Wracamy pod ziemie, znów kilometr kolejką i zwiedzanie części technicznej: kwater załogi (jedno pomieszczenie to 40 szeregowych, lub 8 podoficerów, lub 2 oficerów lub 1 komendant) i części technicznej, kuchni, chłodni, siłowni, magazynów i takich tam. I w końcu zbiornik na paliwo do generatorów: 180 tysięcy litrów oleju napędowego! Rozmarzyłem się: gdybym taki forcik znalazł gdzieś pod moim domkiem to wszystkim córkom i przyszłym wnukom i wnuczętom kupiłbym auta z dieslem i starczyłoby być może nawet prawnukom…
Wyszliśmy na powierzchnię i ja polazłem jeszcze do zewnętrznego muzeum, z którego wyciąga mnie larum mojej Iwonki: Maciek, przyjdź tu natychmiast! Porzucam kontemplowanie słynnej niemieckiej acht koma acht (najlepsza armata WW II) i truchcikiem do Żony.

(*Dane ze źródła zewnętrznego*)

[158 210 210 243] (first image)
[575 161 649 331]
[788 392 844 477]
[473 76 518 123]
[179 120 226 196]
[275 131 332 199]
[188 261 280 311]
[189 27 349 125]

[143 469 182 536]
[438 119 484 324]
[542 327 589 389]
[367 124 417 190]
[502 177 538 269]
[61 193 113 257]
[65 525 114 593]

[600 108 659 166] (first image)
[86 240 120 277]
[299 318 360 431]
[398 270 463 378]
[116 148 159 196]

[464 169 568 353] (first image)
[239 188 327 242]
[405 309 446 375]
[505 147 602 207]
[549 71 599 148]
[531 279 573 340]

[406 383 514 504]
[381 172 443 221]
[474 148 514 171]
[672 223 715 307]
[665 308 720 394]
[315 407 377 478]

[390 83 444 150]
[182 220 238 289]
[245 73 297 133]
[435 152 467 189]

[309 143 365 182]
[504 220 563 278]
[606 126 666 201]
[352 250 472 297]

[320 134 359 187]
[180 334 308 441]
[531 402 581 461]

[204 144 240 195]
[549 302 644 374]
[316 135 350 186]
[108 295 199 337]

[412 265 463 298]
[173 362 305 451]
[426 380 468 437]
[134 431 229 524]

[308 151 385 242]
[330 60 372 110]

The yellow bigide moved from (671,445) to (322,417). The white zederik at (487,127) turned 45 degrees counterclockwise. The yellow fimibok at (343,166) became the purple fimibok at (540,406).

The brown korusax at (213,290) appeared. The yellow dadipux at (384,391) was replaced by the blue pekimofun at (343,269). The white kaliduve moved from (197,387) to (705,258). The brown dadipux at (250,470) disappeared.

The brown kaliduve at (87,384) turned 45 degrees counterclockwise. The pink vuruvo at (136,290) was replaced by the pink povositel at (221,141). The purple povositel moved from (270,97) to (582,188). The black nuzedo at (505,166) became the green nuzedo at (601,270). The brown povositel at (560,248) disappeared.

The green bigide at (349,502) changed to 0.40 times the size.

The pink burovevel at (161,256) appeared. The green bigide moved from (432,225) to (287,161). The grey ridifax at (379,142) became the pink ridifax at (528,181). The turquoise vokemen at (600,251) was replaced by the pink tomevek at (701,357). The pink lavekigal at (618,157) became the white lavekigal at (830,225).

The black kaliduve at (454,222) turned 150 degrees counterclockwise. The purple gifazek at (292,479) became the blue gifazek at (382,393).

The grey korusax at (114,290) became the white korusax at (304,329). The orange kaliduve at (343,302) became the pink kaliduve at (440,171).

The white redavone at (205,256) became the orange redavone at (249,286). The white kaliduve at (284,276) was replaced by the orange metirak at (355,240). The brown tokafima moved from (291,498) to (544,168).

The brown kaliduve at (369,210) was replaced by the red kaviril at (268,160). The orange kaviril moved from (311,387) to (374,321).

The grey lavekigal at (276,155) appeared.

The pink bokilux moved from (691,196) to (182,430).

- Zobacz, cały plecak Kaśki w jakimś świństwie i śmierdzi, koszulka jej przemoczona, wsadziłeś sobie do plecaka jakiś alkohol, się wylał i teraz cuchnie!
Zajrzałem do plecaka, rzeczywiście cały zalany jakimś świństwem i to nie tylko plecak, ale i ciuchy i kamera video.
-Rzeczywiście, śmierdzi- zgodziłem się z Żoną, ale analiza organoleptyczna zdradziła wszystko – Śmierdzi malinami. I piwskiem. To TWOJE piwo ! Puszka pękła!!!